Dalam Islam, menurut saya memang ukurannya adalah bukan angka tetapi soal kedewasaan. Rumah KitaB melahirkan sebuah buku yang berjudul Fiqh Hak-hak Anak. Kami mencoba medefinisikan kembali konsep baligh (atau kedewasaan). Kalau dalam fiqh tradisional kan itu tandanya pada perempuan adalah menstruasi. Kalau kita kembali kepada Al-Quran, sebetulnya baligh itu tidak cukup untuk memampukan perempuan untuk mengambil keputusan. Karenanya kita sering menggunakan istilah akil baligh, kedewasaan mental. Gus Dur pada waktu kami menyelenggarakan, waktu itu kami masih di P3M, mengatakan kedewasaan mental itu belum cukup kalau perempuan belum dimampukan untuk punya kedewasaan pengambilan keputusan. Dalam hal ini dalam bahasa Al-Quran adalah rusdha. Dalam hal ini kata rusdha ini harus dipopulerkan sebagai pengganti definisi baligh yang sifatnya esensialis, hanya sudah menstruasi dan mimpi basah, menjadi lebih ….

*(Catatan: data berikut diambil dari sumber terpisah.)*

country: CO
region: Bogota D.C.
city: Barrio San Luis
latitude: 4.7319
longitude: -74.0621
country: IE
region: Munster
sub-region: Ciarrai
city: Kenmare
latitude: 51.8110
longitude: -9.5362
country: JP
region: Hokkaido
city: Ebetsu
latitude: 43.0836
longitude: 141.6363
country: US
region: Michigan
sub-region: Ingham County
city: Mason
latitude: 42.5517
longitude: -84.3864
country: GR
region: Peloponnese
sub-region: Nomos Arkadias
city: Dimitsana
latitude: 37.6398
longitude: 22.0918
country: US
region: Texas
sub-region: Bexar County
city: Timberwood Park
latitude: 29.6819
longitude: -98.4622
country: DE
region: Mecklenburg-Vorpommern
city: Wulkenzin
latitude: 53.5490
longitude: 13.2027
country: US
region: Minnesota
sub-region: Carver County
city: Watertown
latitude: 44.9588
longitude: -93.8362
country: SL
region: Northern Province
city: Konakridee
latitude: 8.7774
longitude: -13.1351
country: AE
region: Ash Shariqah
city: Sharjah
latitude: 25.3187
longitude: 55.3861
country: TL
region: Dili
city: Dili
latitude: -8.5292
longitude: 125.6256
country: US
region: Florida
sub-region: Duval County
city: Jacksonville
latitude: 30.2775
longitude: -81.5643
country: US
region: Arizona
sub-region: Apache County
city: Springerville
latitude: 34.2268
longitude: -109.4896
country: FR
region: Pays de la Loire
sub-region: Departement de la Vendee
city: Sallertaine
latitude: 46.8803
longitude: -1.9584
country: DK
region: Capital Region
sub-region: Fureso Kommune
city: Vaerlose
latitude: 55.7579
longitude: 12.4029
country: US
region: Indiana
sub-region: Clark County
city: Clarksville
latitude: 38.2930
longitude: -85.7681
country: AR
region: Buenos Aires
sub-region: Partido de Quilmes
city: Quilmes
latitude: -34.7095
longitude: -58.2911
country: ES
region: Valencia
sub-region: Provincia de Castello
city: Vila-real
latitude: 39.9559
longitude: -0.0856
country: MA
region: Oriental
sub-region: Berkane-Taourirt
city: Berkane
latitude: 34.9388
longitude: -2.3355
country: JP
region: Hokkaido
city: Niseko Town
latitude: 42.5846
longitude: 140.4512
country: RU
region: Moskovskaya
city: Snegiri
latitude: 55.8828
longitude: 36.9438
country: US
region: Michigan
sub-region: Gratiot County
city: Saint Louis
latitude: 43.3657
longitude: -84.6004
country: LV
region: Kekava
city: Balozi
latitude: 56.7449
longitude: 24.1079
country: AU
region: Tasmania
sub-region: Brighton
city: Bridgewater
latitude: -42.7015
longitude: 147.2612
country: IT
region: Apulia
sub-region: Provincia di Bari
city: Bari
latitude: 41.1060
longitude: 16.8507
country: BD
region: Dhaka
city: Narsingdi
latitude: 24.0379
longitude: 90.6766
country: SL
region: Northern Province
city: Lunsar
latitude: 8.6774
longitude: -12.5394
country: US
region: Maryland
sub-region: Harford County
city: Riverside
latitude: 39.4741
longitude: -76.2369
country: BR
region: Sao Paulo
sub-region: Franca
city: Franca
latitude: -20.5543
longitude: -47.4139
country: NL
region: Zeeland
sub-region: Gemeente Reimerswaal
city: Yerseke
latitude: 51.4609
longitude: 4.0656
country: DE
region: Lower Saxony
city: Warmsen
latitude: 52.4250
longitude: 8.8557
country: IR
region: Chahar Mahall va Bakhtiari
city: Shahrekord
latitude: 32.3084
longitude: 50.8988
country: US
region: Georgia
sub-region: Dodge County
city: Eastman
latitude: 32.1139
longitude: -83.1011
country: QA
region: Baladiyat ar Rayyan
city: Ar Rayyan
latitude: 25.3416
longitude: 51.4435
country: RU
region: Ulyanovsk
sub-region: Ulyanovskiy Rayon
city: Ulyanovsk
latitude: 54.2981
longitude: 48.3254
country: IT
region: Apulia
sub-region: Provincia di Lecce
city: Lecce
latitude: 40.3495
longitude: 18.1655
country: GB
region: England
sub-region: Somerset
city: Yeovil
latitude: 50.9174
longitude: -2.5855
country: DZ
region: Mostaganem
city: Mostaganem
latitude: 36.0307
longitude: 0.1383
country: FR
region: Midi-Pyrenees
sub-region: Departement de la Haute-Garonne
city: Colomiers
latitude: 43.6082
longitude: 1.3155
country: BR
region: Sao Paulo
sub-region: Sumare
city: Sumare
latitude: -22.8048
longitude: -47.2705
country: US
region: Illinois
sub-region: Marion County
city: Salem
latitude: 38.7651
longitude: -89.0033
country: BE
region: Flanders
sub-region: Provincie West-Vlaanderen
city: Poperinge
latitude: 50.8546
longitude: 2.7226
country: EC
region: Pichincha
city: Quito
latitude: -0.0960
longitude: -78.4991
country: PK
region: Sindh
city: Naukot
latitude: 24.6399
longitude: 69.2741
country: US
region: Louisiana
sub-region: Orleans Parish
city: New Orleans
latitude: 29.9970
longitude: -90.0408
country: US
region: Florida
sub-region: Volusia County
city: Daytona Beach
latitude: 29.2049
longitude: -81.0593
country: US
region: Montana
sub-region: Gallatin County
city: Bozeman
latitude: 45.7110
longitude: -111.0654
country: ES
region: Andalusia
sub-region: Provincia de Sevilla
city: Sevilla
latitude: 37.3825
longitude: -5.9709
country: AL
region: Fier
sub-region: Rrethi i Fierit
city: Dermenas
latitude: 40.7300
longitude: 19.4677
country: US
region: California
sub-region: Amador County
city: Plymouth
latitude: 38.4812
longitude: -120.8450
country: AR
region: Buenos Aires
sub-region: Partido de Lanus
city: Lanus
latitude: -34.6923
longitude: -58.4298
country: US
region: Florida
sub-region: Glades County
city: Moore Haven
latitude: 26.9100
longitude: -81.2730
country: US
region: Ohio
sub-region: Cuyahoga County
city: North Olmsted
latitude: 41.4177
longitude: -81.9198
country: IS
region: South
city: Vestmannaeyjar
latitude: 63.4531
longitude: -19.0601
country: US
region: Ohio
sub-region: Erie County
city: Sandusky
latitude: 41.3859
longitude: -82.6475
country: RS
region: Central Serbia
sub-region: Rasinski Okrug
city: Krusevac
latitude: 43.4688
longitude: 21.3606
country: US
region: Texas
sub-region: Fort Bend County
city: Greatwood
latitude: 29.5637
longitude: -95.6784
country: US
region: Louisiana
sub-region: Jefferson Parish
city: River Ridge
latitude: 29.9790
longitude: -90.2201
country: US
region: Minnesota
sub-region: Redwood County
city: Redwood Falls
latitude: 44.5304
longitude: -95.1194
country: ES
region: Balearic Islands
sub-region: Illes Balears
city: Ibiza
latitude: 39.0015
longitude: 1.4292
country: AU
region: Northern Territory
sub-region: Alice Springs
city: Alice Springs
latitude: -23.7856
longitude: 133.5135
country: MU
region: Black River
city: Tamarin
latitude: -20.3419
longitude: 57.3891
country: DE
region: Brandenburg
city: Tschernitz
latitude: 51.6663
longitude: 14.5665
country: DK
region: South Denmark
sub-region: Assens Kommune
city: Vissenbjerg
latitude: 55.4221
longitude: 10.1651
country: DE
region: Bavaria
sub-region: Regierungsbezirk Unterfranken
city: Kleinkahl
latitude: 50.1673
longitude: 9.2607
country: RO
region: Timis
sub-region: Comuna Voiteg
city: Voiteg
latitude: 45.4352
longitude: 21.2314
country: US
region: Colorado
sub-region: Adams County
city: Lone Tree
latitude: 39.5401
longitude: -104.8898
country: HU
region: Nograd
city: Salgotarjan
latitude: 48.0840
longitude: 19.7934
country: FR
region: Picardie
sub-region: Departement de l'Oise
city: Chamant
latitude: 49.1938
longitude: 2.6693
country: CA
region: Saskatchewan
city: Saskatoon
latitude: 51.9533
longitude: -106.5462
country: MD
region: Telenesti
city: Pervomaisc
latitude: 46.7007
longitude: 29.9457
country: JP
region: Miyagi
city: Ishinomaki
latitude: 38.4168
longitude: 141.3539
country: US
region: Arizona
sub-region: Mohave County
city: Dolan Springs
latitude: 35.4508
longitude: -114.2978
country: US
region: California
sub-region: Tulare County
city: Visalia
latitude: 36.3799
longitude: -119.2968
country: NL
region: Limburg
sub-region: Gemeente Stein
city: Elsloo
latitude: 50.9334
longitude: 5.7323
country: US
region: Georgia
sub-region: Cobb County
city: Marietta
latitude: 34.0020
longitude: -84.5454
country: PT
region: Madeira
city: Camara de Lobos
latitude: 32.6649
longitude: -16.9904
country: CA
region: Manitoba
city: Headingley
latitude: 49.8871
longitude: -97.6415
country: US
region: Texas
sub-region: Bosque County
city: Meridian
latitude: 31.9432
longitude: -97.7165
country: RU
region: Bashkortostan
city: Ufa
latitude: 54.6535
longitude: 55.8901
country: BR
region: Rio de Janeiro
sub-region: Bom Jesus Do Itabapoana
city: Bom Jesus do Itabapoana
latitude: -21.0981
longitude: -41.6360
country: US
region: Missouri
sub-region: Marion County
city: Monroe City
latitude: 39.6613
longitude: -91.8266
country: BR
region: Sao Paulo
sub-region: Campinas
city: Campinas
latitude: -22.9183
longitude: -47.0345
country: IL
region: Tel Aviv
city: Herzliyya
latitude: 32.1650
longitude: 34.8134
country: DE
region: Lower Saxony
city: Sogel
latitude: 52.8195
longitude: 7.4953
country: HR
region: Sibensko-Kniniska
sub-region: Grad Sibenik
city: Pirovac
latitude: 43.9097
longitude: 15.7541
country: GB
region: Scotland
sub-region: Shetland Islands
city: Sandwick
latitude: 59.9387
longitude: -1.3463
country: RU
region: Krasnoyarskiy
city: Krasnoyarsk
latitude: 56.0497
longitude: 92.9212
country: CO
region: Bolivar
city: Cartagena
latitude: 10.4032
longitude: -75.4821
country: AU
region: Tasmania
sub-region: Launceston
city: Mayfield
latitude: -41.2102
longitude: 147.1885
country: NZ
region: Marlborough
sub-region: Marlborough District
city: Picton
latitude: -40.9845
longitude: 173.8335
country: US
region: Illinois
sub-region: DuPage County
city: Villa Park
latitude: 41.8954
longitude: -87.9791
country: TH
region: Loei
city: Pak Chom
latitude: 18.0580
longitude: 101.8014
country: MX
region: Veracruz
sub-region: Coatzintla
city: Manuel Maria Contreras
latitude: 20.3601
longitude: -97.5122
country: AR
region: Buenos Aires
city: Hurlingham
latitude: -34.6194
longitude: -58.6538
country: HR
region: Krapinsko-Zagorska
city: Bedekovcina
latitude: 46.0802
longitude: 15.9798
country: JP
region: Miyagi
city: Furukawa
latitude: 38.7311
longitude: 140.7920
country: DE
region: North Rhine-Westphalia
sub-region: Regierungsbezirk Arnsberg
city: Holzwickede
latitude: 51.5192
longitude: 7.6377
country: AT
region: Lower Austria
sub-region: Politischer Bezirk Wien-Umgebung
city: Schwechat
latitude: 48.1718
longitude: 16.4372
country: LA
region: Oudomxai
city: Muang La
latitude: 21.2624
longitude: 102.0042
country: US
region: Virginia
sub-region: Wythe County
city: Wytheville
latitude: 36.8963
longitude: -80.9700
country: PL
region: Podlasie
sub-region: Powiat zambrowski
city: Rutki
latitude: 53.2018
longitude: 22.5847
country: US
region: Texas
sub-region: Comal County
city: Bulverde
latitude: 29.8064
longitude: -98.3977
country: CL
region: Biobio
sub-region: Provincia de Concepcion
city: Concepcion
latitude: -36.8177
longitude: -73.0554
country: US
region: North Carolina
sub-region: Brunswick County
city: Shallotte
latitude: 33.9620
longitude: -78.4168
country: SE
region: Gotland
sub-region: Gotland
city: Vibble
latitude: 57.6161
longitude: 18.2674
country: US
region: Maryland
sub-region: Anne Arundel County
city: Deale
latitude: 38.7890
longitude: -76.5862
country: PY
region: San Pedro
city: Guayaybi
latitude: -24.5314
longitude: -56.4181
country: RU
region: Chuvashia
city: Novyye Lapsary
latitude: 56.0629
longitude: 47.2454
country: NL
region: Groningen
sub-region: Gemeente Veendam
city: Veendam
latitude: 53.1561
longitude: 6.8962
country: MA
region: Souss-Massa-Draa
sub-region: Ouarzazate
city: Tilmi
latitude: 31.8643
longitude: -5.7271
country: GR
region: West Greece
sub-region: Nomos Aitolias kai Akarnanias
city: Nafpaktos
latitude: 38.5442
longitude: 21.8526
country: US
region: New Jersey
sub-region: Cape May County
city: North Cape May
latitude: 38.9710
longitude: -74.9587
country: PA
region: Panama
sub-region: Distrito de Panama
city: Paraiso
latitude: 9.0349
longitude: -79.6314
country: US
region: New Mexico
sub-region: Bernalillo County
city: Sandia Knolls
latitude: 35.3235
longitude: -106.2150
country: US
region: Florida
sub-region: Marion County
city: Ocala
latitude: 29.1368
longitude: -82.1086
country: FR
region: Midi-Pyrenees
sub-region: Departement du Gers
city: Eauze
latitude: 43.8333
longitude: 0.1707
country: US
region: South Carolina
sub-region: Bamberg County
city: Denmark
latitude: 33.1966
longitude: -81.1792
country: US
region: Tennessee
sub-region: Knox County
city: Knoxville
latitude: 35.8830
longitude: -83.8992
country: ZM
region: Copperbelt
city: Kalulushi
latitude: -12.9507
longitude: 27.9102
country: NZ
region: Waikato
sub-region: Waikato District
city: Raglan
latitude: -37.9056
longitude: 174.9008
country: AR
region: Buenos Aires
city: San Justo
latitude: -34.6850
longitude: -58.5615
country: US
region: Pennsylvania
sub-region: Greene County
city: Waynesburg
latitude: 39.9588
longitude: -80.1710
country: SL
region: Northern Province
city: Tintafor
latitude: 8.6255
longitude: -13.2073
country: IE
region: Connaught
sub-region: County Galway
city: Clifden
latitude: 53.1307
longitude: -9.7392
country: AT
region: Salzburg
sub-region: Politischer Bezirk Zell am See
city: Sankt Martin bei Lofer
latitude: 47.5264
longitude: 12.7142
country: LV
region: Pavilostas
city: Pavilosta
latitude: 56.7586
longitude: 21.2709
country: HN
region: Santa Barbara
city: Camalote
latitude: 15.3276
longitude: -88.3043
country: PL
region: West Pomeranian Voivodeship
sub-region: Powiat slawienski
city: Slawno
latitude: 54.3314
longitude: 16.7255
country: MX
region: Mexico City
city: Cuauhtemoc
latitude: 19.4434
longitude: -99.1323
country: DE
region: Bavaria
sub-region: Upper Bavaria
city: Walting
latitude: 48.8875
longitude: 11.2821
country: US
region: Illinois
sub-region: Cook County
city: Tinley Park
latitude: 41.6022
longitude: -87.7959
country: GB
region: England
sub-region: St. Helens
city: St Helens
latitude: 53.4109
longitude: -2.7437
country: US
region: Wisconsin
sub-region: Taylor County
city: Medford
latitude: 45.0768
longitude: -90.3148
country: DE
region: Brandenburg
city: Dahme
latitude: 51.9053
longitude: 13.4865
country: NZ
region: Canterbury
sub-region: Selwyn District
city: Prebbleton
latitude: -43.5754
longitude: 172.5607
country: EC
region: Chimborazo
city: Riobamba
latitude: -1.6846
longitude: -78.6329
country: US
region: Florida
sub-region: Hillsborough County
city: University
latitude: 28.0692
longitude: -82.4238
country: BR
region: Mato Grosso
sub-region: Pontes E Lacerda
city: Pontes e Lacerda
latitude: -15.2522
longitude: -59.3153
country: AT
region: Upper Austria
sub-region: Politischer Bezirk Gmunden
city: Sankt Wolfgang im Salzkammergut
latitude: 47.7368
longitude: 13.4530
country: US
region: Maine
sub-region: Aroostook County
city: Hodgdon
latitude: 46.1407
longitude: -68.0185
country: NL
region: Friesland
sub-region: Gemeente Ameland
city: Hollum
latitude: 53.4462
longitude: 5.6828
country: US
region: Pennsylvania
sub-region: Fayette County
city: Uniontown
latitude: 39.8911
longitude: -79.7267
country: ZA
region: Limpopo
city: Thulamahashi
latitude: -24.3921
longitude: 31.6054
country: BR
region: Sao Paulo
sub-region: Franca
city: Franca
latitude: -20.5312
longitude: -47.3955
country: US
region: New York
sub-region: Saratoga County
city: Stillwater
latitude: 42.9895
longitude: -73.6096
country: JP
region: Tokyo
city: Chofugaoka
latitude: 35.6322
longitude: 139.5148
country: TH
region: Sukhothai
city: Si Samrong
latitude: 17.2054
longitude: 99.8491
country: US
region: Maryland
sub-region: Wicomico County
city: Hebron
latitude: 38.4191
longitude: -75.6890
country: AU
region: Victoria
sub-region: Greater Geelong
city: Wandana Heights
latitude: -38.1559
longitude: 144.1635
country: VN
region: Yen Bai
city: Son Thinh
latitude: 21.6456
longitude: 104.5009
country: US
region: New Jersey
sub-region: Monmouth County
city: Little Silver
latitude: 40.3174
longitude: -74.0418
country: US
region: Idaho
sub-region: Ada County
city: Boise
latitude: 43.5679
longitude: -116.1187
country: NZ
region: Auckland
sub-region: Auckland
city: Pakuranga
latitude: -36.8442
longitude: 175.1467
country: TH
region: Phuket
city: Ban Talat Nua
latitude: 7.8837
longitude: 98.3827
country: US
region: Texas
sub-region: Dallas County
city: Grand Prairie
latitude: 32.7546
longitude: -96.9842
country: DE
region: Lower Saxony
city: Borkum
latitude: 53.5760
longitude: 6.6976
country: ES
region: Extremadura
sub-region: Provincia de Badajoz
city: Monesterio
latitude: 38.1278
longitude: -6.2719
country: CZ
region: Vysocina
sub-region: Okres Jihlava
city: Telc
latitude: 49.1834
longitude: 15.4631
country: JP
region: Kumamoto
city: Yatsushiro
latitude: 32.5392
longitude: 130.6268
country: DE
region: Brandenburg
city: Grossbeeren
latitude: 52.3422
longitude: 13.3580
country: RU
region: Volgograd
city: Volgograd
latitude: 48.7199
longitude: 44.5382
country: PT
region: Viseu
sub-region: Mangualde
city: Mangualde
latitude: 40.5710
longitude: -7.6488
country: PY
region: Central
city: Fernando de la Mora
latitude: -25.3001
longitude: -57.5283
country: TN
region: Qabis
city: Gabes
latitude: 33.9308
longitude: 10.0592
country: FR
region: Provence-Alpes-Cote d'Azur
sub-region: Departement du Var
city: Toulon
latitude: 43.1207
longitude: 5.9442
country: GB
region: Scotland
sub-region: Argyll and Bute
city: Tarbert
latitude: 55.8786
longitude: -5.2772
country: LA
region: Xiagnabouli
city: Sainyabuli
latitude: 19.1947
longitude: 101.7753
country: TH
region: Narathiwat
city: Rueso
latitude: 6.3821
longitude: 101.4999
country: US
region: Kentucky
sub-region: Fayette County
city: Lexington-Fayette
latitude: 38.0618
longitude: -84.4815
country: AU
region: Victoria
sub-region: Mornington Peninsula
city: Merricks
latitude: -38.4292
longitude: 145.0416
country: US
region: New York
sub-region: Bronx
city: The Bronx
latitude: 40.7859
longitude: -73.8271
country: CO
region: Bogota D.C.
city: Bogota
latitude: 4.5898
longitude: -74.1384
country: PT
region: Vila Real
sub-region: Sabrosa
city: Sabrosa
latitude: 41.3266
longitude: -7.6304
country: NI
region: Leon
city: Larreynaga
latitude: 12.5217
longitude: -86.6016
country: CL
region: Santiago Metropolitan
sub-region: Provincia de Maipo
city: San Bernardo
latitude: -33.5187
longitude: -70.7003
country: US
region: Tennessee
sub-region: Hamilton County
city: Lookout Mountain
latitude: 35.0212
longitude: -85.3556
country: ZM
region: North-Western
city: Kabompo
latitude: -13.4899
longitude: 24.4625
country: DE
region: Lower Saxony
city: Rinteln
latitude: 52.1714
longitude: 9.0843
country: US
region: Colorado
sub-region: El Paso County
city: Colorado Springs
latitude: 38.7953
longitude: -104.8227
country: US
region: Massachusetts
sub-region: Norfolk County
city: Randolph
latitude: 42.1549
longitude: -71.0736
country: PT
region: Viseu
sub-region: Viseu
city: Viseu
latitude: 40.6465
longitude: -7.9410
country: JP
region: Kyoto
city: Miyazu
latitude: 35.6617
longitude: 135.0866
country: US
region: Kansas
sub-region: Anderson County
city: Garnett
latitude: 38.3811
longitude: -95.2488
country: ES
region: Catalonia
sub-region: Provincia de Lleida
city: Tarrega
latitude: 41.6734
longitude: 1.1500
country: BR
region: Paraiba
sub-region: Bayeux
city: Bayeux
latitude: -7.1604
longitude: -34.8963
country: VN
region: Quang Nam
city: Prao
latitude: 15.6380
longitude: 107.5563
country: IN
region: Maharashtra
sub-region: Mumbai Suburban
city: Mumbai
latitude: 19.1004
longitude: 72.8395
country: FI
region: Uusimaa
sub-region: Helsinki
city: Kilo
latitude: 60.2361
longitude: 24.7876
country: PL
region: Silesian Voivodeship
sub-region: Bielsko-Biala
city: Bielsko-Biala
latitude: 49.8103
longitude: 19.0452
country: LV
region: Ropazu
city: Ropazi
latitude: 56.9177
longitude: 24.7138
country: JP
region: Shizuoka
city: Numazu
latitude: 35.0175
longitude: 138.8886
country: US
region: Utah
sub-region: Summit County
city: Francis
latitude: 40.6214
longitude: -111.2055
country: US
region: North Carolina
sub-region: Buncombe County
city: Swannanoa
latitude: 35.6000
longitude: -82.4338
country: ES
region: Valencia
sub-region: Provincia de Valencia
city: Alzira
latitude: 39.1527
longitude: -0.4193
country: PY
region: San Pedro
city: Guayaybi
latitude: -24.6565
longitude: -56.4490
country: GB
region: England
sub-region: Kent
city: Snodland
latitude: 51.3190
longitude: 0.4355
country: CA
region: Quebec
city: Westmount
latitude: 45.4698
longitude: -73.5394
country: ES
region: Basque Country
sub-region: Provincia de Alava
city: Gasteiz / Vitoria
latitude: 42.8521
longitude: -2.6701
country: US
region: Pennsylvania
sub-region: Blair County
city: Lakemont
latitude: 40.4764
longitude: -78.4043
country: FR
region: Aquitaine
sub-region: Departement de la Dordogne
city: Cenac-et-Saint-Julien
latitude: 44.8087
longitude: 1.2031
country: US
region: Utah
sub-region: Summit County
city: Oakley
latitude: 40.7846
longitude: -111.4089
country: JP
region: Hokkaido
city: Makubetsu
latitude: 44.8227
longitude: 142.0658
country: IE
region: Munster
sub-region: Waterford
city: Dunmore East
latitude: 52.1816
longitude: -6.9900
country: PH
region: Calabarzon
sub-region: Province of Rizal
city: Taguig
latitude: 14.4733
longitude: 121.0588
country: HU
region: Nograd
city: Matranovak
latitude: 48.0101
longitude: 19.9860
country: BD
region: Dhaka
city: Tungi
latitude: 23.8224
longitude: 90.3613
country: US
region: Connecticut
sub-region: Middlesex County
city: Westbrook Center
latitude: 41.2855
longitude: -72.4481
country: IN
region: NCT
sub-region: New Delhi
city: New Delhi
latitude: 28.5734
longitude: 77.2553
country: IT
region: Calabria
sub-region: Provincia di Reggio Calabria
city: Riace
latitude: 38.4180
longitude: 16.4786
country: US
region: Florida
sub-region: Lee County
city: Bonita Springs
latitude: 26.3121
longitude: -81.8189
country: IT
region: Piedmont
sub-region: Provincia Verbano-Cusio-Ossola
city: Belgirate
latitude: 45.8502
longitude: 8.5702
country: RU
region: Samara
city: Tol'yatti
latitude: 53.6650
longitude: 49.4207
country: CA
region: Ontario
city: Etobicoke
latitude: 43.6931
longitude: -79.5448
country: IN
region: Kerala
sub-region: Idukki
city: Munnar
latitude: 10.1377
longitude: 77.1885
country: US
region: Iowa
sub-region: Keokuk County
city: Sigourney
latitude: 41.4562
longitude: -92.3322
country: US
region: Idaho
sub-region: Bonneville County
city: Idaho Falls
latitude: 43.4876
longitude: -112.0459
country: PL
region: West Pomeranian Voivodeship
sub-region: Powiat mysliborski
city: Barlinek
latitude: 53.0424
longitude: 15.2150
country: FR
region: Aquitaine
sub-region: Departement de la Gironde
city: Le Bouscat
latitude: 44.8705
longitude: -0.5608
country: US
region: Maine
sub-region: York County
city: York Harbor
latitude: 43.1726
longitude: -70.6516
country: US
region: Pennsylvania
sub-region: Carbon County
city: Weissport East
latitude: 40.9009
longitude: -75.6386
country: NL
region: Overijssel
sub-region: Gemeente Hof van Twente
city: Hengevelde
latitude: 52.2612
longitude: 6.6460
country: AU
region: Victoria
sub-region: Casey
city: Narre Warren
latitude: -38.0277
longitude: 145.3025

Padahal intinya adalah soal kemampuan mengambil keputusan. Janda dianggap sudah mampu mengambil keputusan. Nah itu adalah hal yang harus diuji ulang tetapi memang pendefinisiannya harus bergeser dari baligh yang biologis ke baligh yang politik. Saya setuju ya, memang, ini kritik terhadap pendidikan, di wilayah-wilayah tertentu pendidikan itu tidak berkorelasi dengan kesejahteraan. Itu penelitian kami di Lombok. Dan di Kalimantan kita melihat meskipun buta huruf misalnya, kalau dia punya kebun sawit dia tiba-tiba menjadi sultan lho. Begitu juga di NTB, di Lombok, kalau kebetulan dia menjadi TKW dan menjadi sejahtera. Penggajiannya baik, majikannya baik, itu pulang-pulang tanpa pendidikan sarjana, jangankan sarjana pendidikan pun sudah bisa menunjukkan kesejahteraannya yang ditandai dengan sudah punya rumah, sudah punya kebun dan sebagainya. Itu berarti kalau kita mendefinisikan kesejahteraan itu secara material maka pendidikan menjadi tidak berkorelasi. Tapi jika pendidikan itu menggunakan konsep pendidikan Islam yang seumur hidup kita melakukan pembelajaran dalam rangka pendewasaan, dalam rangka menjadi manusia yang semakin tawadu’, yang semakin beriman maka pendidikan keagamaan seperti itu yang bisa menterjemahkan kembali konsep kesejahteraan itu, bukan kesejahteraan materiil. Dan menurut saya pesantren memiliki peran penting dalam hal ini untuk mendefinisikan ulang makna pendidikan itu bukan untuk kesejahteraan materiil tetapi kesejahteraan yang mengurusi pendewasaan. Begitu mas Khairul.